In eukaryotic cells, membraneless organelles reorganize through regulated interactions with the plasma membrane and its underlying cortex, where cytoskeletal coupling and inner-leaflet biochemistry tune condensate positioning, wetting, and function. Recreating such adaptive, cortex-mediated control in synthetic systems remains a challenge, requiring a chassis that combines interfacial programmability with the mechanical resilience necessary to withstand the osmotic and electrostatic stresses of bottom-up assembly. Here, we introduce polysaccharidosomes (P-somes); semipermeable, mechanically robust protocells that function as membrane-programmable chassis for directing coacervate-membrane coupling. By establishing a thin, cortex-like protein layer on the inner membrane leaflet via template-directed assembly, we demonstrate that in situ protein succinylation enables precise tuning of surface charge and coacervate-membrane wetting. Together with the systematic variation of membrane building blocks, this platform allows for fine control over coacervate wetting, morphology, and spatial organization.

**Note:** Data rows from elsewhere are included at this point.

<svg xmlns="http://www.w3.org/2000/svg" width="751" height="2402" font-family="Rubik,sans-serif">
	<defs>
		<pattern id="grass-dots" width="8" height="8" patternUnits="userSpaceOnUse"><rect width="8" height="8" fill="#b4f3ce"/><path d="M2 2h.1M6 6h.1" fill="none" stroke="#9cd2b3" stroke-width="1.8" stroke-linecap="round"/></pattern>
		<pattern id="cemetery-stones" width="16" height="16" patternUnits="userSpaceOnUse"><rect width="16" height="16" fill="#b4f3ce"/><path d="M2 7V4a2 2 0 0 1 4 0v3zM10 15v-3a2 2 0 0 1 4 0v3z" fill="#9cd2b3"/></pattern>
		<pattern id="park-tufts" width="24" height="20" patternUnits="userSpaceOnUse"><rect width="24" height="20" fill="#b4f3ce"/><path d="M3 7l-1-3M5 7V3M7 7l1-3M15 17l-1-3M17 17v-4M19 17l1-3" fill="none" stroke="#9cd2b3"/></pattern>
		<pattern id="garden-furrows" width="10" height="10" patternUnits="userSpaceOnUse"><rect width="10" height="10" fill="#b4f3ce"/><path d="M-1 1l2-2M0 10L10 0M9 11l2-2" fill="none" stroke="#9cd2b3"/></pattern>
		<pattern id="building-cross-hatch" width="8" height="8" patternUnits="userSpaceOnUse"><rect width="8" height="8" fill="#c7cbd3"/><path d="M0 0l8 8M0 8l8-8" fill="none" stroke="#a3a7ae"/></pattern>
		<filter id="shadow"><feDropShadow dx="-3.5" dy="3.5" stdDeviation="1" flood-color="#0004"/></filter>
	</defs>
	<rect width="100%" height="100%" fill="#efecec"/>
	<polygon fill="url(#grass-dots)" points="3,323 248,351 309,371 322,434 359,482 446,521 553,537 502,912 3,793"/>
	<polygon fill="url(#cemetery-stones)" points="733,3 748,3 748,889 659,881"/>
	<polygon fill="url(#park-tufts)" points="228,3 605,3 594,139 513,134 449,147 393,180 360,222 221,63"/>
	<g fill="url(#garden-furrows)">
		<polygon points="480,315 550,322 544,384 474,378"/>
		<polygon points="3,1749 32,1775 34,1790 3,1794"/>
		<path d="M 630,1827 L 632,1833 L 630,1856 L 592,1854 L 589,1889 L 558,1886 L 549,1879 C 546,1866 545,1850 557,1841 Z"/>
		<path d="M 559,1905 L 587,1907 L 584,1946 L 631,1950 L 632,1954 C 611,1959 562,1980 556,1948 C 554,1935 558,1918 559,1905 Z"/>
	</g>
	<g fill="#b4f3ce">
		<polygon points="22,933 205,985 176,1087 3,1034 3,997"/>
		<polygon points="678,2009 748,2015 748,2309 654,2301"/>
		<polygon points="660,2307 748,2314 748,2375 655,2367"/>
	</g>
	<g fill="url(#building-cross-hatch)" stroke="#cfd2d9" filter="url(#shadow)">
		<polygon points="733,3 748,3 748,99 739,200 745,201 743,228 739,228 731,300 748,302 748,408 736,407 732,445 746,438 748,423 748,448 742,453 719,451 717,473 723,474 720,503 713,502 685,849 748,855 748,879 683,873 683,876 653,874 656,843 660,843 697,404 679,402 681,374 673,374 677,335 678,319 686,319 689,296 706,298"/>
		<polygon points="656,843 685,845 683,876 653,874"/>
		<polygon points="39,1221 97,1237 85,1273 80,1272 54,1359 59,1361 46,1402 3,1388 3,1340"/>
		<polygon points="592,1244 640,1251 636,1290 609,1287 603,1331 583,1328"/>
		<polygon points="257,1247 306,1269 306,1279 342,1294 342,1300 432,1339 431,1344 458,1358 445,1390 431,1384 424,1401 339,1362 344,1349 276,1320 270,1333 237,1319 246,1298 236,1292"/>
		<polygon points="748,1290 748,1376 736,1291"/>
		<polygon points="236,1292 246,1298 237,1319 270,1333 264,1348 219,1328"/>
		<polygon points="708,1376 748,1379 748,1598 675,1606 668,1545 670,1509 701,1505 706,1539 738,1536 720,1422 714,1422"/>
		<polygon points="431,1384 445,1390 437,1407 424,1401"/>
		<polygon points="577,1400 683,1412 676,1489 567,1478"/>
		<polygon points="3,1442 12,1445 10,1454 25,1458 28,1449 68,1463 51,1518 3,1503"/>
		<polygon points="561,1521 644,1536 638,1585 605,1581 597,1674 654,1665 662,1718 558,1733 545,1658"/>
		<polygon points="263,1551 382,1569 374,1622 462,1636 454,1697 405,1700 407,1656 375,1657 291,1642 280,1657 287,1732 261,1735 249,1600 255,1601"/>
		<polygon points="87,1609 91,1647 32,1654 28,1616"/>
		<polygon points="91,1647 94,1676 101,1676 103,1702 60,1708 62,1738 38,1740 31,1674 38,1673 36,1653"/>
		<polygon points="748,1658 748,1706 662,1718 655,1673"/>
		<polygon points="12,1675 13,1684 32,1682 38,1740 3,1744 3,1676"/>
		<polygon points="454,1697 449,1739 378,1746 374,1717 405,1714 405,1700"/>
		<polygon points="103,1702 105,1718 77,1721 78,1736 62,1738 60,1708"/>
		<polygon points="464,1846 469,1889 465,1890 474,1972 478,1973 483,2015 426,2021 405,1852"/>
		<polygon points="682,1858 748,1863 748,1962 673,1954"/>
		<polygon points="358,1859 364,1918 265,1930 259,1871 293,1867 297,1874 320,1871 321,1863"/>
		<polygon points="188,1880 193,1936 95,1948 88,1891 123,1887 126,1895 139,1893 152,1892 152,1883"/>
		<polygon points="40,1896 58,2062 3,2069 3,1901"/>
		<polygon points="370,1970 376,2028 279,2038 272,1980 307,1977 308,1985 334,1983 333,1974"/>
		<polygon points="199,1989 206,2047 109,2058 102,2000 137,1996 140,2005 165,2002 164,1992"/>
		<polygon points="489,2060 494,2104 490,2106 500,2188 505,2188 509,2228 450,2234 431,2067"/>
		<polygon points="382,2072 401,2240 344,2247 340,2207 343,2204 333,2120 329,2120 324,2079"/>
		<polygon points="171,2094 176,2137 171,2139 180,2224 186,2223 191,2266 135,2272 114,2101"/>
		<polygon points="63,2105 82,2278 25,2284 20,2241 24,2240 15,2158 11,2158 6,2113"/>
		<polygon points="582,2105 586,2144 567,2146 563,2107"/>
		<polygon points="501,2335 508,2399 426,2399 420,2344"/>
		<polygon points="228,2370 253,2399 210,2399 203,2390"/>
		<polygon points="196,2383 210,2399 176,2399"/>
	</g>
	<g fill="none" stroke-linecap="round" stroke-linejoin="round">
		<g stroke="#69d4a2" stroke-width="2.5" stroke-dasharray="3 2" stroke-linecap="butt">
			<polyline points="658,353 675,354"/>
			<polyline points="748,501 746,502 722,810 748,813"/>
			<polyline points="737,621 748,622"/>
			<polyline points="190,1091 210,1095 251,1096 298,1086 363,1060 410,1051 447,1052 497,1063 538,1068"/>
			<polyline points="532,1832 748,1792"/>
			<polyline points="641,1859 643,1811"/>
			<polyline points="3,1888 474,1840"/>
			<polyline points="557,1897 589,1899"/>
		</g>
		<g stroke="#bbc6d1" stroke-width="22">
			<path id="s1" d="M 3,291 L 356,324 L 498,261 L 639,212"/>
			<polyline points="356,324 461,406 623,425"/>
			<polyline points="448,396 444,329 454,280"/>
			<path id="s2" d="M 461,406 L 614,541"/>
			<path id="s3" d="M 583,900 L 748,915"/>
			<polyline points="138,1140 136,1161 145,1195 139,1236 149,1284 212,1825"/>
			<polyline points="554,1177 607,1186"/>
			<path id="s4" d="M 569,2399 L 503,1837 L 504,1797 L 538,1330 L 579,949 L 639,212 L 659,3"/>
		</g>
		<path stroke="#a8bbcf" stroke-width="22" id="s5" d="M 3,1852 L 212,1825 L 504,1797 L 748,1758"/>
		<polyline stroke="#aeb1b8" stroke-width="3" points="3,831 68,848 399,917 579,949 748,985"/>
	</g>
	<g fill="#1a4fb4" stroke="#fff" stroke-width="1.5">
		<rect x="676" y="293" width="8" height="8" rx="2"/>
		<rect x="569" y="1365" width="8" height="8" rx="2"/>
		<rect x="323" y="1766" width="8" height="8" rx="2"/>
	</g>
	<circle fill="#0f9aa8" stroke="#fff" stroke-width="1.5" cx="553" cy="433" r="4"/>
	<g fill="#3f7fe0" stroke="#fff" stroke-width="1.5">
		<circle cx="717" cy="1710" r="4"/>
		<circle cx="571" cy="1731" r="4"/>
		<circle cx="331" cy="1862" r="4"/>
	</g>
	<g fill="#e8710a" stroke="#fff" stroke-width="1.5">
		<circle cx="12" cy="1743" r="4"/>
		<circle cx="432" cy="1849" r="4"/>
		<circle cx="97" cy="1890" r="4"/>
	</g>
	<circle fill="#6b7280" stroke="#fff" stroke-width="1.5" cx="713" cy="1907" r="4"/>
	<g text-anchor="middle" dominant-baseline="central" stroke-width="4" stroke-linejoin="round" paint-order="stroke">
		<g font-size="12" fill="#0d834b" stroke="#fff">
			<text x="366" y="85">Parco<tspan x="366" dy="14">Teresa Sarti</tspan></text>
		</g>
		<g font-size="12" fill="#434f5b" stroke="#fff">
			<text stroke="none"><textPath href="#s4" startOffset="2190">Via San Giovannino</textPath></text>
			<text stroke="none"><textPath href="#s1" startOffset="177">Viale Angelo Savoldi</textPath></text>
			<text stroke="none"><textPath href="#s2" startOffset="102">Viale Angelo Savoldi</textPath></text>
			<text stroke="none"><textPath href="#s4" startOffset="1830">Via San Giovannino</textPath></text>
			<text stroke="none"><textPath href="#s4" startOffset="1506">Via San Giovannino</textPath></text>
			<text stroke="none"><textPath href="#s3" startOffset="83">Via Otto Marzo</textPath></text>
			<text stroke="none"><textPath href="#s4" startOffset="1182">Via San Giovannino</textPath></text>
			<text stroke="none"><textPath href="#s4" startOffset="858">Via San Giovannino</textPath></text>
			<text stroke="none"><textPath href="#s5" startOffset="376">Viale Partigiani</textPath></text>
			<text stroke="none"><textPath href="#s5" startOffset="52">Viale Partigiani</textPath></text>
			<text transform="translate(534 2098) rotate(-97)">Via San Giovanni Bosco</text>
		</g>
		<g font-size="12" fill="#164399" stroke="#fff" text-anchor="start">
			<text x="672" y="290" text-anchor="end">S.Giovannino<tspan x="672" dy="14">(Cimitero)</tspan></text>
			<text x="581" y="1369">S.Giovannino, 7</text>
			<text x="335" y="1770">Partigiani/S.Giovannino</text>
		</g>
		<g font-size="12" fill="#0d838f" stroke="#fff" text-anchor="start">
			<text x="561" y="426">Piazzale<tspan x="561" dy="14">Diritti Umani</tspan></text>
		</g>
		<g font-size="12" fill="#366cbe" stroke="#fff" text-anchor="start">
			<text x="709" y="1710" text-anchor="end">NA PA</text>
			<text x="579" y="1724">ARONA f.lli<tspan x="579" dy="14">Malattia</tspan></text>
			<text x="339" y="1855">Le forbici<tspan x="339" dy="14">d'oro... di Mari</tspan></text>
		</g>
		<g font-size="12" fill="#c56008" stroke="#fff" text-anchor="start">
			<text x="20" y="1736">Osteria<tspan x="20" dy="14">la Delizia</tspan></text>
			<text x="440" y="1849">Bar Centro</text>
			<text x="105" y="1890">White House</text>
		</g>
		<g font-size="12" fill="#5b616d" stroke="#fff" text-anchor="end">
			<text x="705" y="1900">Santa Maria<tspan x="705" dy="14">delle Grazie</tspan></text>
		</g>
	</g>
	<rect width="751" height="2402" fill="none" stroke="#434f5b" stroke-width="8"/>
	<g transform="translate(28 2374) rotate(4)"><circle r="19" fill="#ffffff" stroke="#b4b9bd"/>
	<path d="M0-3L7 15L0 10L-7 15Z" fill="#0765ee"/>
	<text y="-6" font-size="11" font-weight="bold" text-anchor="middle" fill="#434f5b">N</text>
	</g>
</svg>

The uptake of external DNA adds a second tier of regulation: on nonpassivated membranes, DNA-reconfigured coacervates generate interfacial protrusions that bridge neighboring P-somes to promote tissue-like clustering, whereas on passivated membranes, they coalesce into a single, nonwetting, nucleus-like droplet centered within the lumen. This membrane-cortex-inspired framework integrates mechanical resilience with chemical programmability, providing a scalable route to constructing membranized protocells with self-organizing interiors and emergent collective behaviors.